Köyün birine bir imam atanır. Köylü ile çok güzel anlaşır fakat her eşek anırışında, köylünün Abdest yenilemesine mana veremez bir türlü. Dikkatini çeken bu halin unsurunu sorar. İçlerinden birisi, seneler önce köyün imamının, “eşeğin anırdığını duyarsanız Abdestiniz bozulur” dediğini, o yüzden de, senelerdir bunu uyguladıklarını söyler. İmam, bu tür bişiyin olamayacağını ifade ederek hadiseyi araştırır……………(DEVAMINI OKUMAK İÇİN RESİM ÜZERİNE TIKLAYARAK DİĞER SAYFAYA GEÇİŞ YAPABİLİRSİNİZ)
Öğrenir ki, çok seneler önce, köyde su olmadığı için köy halkı toprakla Abdest alıp, yani teyemmüm yaparmış. Tabi ki, köye su, eşeklerin sırtında taşındığı için de, o sürenin imamı bir vaazında; “köyde su olmadığı için, Abdestinizi toprakla temin edebilirsiniz fakat, eşeğin sesi duyulduğunda sırtında su taşıdığını bildiğiniz için, toprakla alınan Abdest bozulur; zira bundan sonra su bulunmaktadır” demiş…………..(DEVAMINI OKUMAK İÇİN RESİM ÜZERİNE TIKLAYARAK DİĞER SAYFAYA GEÇİŞ YAPABİLİRSİNİZ)

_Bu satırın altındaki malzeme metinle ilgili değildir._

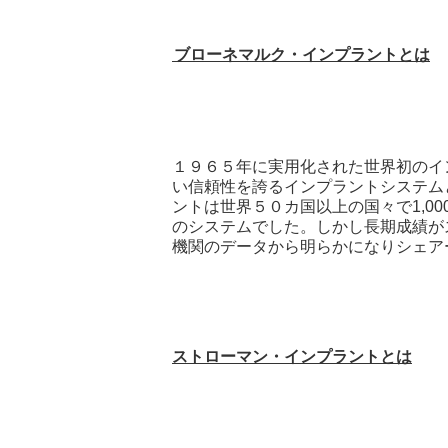
ブローネマルク・インプラントとは
１９６５年に実用化された世界初のイ
い信頼性を誇るインプラントシステム
ントは世界５０カ国以上の国々で
1,00
のシステムでした。しかし長期成績が
機関のデータから明らかになりシェア
ストローマン・インプラントとは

Fakat, vaazı gönülsüz dinleyen bir köylü, yalnızca “eşek anırmasını duyarsanız Abdest bozulur” bölümünü duyup, bunu da halka yaydığı için, herkes de sorgulamadan bunu uygulamış. Görünen o ki, vakit geçtikçe bu öyküdeki koşullar değişmiş olsa da, insanoğlunun huyu, pek değişmemiş. Ne yazık ki, hala daha insanoğlu, bir mevzu ile ilgili, bilgi edinme, veya doğrusunu öğrenme yerine, duydukları ile hareket edip, duyduklarına gözler önüne serdiği tepkilerle, toplumsal refleksler meydana gelmesine sebep veriyor. Medyada bulunan veya birilerinin kulaktan dolma verilen bulgularla, ç-ığ gibi büyüyen reaksiyonlar yaratabiliyor.